The comparison presented in the current work is purely a computer-based treatment planning study on a single radiotherapy planning platform for two radiotherapy dose delivery systems with no attempt to investigate the isodose distributions delivered in practice by the two systems. The dosimetric differences reported here are believed to be solely due to the different leaf widths used in the treatment planning, since our comparisons were performed on the same treatment planning system for two treatment platforms with similar open-field beam characteristics, using the same beam configurations, optimisation parameters (for IMRS) and dose constraints. Nevertheless, it should be pointed out that leaf width is not the only parameter that is different between these MLC systems.
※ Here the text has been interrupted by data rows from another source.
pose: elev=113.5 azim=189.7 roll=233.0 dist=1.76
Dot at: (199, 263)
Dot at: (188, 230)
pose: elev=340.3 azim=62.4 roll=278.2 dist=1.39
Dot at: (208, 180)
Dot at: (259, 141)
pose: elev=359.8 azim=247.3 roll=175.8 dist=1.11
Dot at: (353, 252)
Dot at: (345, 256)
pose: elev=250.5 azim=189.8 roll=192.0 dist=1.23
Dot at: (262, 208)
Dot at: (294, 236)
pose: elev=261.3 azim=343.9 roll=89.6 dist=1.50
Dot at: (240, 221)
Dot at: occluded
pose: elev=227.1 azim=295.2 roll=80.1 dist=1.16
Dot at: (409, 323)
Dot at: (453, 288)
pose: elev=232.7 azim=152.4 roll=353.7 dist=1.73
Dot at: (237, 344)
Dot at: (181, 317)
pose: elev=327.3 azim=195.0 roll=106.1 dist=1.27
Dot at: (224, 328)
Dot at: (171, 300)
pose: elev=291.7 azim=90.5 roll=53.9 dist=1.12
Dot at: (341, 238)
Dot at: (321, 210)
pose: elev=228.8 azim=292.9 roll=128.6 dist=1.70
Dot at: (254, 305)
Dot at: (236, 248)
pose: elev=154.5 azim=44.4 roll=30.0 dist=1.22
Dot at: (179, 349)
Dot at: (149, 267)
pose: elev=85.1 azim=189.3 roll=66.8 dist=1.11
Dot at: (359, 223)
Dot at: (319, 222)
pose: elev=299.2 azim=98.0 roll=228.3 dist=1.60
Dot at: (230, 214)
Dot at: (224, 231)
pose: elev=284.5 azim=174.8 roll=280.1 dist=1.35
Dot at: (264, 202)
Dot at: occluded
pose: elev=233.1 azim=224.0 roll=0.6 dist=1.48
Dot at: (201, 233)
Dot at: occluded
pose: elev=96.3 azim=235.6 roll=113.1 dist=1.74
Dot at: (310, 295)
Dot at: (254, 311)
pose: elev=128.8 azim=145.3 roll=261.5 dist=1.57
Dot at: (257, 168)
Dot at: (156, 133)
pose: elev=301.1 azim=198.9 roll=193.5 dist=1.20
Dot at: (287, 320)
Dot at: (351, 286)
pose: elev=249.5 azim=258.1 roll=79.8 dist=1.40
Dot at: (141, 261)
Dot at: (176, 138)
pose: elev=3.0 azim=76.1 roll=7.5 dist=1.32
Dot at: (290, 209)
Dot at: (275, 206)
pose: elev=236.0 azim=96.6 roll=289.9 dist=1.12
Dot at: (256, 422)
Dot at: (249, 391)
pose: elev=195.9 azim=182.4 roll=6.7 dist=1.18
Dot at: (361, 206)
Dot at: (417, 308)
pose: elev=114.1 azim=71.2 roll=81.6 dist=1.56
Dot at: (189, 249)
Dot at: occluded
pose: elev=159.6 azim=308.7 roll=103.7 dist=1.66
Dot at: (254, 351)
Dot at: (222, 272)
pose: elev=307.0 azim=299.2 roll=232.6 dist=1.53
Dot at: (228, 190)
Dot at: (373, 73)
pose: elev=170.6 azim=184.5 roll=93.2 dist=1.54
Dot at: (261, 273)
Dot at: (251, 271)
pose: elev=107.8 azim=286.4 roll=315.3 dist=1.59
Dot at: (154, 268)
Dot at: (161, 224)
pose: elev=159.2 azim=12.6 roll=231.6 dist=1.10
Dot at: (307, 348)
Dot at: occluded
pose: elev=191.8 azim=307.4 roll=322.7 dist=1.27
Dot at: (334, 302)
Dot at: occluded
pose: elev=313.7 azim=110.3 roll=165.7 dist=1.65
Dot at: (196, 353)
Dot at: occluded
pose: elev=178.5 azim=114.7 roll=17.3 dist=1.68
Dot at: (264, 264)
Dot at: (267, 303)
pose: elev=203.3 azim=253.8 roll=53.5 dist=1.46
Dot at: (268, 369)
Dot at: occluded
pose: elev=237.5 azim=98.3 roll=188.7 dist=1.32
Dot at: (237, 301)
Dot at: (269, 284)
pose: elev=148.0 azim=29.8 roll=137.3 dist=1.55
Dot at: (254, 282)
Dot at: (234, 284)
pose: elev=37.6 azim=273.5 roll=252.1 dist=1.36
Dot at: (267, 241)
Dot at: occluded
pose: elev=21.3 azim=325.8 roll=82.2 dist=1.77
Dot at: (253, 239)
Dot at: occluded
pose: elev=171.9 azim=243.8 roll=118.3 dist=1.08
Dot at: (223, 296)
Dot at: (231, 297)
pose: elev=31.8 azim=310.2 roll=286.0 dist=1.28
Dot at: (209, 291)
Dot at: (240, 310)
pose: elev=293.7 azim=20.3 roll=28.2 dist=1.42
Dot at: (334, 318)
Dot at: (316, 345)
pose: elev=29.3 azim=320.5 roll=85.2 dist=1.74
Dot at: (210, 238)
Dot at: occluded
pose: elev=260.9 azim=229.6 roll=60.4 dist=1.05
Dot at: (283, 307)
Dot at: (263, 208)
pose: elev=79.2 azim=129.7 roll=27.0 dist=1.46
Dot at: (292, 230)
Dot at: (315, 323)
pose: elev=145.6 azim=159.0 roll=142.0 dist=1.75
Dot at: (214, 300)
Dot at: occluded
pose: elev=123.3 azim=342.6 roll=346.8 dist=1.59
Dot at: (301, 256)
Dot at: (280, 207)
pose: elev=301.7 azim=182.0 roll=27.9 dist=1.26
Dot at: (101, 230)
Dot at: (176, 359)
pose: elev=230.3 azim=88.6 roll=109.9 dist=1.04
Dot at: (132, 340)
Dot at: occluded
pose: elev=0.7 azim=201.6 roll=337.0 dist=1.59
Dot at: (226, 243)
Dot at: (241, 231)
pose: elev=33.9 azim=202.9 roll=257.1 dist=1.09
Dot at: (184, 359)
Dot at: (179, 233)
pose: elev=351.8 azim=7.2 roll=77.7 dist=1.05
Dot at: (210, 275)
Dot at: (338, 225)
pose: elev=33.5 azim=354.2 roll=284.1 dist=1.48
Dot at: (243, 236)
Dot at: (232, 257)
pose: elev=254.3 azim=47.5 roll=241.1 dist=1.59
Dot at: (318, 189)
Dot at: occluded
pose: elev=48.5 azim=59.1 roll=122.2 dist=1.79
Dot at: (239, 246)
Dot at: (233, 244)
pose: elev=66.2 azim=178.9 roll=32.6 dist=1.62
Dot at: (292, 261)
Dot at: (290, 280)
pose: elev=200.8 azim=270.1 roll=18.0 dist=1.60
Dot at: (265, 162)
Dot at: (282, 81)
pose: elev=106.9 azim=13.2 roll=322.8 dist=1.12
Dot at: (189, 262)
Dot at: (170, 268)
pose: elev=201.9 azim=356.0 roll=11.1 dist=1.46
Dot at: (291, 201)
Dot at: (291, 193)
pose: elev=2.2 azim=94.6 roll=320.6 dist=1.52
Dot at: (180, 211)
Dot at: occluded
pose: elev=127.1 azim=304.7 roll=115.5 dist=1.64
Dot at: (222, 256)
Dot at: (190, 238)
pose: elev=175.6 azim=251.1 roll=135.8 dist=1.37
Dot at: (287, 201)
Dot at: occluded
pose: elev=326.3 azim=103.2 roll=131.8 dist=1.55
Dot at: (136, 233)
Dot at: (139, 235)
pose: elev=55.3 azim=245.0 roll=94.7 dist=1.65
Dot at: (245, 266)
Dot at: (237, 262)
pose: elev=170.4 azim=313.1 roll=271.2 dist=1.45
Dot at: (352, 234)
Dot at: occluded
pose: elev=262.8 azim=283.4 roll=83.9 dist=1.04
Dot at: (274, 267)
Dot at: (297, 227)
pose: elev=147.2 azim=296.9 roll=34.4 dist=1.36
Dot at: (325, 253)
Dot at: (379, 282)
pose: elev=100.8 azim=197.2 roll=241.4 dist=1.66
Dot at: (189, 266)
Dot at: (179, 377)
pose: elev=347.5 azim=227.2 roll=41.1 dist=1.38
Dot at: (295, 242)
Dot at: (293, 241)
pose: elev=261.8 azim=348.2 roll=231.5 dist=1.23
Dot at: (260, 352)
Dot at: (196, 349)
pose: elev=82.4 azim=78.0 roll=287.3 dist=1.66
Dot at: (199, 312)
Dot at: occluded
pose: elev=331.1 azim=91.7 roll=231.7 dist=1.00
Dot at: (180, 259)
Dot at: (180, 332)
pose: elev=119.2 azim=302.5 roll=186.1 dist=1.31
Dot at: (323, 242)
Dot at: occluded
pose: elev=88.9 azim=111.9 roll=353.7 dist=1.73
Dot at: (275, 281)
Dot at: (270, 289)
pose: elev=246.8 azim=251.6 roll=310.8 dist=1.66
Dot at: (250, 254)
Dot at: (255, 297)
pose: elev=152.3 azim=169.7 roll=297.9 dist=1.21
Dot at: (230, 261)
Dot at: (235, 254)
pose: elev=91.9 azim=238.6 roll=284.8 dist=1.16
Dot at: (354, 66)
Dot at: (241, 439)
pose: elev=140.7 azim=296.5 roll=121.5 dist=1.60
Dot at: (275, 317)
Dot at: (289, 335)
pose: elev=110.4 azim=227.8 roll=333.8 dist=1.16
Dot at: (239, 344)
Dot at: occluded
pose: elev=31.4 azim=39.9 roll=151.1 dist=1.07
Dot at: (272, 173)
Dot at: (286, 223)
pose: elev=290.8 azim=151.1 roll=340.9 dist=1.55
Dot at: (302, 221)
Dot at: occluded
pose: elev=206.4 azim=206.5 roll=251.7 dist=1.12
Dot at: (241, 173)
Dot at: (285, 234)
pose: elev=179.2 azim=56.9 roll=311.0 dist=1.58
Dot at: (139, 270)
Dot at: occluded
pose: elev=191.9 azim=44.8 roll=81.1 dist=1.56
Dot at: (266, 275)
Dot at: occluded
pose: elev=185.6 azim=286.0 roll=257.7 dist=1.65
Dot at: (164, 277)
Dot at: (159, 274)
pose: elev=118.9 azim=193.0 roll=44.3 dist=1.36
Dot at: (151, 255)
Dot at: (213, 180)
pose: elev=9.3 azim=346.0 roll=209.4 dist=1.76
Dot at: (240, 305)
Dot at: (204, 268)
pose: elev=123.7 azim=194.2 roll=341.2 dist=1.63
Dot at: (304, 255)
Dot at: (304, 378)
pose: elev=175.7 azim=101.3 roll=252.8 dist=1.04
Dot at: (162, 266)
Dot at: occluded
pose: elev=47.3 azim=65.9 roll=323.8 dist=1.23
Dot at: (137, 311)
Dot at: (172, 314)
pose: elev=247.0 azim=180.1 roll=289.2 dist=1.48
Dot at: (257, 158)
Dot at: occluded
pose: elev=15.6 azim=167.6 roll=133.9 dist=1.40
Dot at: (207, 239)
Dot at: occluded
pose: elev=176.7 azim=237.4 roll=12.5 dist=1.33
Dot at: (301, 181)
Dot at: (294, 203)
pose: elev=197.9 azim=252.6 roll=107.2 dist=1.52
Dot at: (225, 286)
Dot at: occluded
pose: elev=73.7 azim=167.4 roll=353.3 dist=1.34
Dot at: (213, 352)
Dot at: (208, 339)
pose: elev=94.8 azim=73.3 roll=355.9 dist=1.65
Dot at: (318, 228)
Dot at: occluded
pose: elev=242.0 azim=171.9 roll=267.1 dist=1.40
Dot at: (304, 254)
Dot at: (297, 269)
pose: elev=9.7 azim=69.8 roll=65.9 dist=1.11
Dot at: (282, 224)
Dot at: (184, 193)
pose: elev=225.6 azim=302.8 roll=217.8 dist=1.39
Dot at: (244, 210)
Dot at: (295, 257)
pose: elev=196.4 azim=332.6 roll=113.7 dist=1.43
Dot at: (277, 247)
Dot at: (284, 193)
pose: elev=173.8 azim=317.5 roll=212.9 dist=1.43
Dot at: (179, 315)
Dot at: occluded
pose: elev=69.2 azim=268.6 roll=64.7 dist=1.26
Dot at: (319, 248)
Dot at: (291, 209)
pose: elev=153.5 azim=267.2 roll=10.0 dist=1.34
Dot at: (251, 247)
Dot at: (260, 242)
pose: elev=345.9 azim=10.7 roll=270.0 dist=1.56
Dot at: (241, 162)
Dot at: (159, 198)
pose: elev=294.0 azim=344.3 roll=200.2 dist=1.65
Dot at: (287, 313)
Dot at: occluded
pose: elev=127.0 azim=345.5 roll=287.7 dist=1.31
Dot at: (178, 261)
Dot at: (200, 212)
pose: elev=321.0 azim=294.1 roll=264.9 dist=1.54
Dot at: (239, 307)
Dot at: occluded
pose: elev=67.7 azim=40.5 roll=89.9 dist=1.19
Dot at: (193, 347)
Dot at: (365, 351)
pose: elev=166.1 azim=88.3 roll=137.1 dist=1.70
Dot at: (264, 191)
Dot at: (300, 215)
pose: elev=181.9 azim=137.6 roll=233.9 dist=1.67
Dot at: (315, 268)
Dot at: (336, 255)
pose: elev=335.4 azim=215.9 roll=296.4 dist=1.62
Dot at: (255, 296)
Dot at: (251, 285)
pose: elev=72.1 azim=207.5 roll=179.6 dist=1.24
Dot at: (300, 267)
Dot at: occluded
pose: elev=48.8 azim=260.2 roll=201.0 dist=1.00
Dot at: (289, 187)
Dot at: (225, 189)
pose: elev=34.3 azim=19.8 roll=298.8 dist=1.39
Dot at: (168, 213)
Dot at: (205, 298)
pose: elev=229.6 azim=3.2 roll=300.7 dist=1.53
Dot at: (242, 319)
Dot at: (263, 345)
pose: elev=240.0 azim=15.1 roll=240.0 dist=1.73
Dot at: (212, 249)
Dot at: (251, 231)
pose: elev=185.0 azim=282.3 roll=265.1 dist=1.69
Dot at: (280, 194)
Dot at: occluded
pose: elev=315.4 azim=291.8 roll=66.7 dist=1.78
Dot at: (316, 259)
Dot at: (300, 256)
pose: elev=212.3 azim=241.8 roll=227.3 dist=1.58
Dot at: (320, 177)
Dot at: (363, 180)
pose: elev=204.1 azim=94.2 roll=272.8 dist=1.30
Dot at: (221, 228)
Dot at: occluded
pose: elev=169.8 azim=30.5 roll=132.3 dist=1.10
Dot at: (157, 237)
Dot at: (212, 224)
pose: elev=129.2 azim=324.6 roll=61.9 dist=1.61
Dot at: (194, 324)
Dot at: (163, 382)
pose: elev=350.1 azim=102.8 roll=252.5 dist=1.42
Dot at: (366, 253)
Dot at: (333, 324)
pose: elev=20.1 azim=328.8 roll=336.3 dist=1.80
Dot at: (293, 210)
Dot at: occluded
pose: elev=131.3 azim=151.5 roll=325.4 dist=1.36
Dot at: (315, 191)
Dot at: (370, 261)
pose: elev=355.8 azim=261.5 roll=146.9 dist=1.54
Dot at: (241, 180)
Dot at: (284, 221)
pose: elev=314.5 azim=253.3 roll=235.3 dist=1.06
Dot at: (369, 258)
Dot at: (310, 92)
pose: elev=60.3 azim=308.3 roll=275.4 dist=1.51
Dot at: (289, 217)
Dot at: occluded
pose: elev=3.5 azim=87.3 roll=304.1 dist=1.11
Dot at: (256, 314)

Factors such as the leaf transmission and leakage (a function of leaf height, material constituent and tongue-and-groove) and source-to-MLC distance are also different and affect dosimetric parameters. Therefore, it is worth noting that the current planning study is not a simple comparison for different MLC leaf widths, but rather a complex comparison of two dose delivery systems with different leaf width MLCs [6,32]. Finally, the perceived differences in the current study do not address set-up uncertainty and intrafraction motion, which, if not adequately accounted for, will lead to discrepancies between calculated and actually delivered dose.
The current study has demonstrated dosimetric merit of the 2.5 mm leaf width MLC system over the 5 mm leaf width system for stereotactic radiosurgery targets. The clinical significance of these results warrants further investigation in order to determine whether the observed dosimetric advantages translate into outcome improvements.